» **Exercise inputs**:
=== Begin Enclosure ===

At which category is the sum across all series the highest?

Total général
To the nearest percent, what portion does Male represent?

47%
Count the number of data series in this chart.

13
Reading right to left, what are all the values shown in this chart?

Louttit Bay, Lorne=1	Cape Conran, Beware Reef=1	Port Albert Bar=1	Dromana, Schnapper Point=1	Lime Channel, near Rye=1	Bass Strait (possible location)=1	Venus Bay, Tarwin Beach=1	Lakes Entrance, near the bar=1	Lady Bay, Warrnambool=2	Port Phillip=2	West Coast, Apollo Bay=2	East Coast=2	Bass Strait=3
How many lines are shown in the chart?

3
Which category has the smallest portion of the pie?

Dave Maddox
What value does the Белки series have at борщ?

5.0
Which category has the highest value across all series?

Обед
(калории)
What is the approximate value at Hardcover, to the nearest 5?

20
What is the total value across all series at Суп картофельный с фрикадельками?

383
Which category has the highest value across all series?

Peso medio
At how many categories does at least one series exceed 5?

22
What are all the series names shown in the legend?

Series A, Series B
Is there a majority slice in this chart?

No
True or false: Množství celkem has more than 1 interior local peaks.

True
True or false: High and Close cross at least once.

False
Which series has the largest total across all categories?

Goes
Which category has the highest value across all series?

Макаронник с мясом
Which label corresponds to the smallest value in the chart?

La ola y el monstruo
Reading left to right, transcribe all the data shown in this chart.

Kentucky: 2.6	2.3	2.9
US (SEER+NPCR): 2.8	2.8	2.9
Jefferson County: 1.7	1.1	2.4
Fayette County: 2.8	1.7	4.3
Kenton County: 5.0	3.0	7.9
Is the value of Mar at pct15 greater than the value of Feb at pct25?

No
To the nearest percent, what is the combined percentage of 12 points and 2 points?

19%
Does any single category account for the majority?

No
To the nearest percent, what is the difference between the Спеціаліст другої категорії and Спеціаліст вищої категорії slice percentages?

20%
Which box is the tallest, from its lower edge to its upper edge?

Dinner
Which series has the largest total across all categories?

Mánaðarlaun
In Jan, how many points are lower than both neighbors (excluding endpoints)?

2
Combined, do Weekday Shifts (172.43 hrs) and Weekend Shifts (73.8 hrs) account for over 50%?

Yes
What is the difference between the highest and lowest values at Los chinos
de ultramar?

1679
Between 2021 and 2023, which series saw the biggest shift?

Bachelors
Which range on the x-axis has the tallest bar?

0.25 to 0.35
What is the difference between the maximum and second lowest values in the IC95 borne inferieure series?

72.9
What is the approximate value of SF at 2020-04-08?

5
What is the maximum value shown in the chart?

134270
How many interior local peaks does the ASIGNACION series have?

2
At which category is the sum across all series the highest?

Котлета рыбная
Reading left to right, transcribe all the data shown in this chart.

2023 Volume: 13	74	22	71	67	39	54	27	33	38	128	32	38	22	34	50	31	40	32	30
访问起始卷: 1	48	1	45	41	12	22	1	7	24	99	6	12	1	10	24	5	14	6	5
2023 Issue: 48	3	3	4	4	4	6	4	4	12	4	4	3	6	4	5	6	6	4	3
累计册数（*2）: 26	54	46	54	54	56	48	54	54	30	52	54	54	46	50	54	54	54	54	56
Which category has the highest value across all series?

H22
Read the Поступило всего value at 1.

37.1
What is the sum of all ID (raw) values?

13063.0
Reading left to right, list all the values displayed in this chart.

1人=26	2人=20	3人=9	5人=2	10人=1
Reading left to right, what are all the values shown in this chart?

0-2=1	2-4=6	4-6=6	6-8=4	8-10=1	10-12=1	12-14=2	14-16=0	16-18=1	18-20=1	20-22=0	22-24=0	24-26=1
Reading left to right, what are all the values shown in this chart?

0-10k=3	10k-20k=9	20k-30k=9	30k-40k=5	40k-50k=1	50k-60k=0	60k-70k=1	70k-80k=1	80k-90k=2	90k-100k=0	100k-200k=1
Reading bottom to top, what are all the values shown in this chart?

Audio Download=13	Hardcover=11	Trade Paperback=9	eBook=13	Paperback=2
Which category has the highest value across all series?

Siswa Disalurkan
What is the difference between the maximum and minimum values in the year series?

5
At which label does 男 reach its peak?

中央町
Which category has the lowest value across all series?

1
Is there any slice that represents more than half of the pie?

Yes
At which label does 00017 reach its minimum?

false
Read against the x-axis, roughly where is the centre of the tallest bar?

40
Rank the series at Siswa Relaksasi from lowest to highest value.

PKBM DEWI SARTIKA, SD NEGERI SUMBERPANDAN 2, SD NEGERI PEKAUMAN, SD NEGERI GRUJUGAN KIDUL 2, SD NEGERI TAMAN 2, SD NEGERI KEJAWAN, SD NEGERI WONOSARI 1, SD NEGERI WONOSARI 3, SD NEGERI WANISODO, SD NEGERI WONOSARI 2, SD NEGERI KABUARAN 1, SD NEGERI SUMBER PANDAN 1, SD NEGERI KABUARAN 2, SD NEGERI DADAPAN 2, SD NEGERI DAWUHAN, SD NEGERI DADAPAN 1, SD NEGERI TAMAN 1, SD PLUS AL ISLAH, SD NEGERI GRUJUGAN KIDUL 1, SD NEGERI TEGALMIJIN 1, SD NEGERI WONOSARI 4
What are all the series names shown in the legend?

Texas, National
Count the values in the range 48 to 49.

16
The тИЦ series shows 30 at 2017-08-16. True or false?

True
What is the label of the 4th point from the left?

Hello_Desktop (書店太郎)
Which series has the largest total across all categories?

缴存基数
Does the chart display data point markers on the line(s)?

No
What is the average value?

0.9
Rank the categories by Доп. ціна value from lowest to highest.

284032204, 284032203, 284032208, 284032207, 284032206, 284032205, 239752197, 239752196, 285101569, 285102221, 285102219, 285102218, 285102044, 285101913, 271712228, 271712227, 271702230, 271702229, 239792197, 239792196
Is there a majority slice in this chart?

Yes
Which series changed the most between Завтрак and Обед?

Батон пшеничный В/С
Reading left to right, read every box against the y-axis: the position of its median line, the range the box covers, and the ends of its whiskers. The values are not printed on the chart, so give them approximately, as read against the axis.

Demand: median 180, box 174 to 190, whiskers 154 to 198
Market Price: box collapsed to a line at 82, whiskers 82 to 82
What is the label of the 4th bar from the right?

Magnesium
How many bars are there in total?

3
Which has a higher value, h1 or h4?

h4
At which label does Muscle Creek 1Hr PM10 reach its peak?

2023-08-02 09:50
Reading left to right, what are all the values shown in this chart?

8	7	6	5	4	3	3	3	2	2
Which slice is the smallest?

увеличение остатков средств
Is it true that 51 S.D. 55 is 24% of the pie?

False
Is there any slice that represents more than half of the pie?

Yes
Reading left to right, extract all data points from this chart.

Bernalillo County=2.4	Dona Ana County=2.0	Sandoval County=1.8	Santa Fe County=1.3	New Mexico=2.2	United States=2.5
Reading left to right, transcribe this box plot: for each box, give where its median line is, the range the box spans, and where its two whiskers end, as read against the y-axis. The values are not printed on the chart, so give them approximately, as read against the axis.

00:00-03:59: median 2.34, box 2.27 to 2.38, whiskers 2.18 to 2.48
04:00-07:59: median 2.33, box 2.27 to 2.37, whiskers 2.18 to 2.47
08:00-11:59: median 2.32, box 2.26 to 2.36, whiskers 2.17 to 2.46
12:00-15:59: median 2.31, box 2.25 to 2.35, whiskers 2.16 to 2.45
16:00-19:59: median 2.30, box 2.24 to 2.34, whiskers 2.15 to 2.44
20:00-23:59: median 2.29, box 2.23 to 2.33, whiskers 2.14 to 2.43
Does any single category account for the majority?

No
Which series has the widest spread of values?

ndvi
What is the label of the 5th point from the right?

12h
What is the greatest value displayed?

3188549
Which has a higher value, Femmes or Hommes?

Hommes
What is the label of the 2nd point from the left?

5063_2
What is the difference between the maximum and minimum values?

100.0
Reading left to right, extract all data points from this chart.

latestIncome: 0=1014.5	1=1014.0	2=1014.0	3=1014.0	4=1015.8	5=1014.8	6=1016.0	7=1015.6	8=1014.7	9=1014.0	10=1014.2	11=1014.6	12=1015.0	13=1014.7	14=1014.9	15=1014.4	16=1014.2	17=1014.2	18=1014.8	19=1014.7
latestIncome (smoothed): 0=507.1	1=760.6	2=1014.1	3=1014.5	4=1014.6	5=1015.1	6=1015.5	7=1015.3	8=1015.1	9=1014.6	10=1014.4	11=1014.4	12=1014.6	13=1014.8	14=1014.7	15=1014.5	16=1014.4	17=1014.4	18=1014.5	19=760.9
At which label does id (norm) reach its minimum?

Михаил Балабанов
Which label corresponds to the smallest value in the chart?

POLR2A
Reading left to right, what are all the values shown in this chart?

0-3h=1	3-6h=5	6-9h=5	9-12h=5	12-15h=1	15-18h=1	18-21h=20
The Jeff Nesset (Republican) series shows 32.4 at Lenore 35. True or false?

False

=== End Enclosure ===

» **Required work**: Which lines above contain the word "nearest"? Report each of them in full.

» **Exercise answer**:
To the nearest percent, what portion does Male represent?
What is the approximate value at Hardcover, to the nearest 5?
To the nearest percent, what is the combined percentage of 12 points and 2 points?
To the nearest percent, what is the difference between the Спеціаліст другої категорії and Спеціаліст вищої категорії slice percentages?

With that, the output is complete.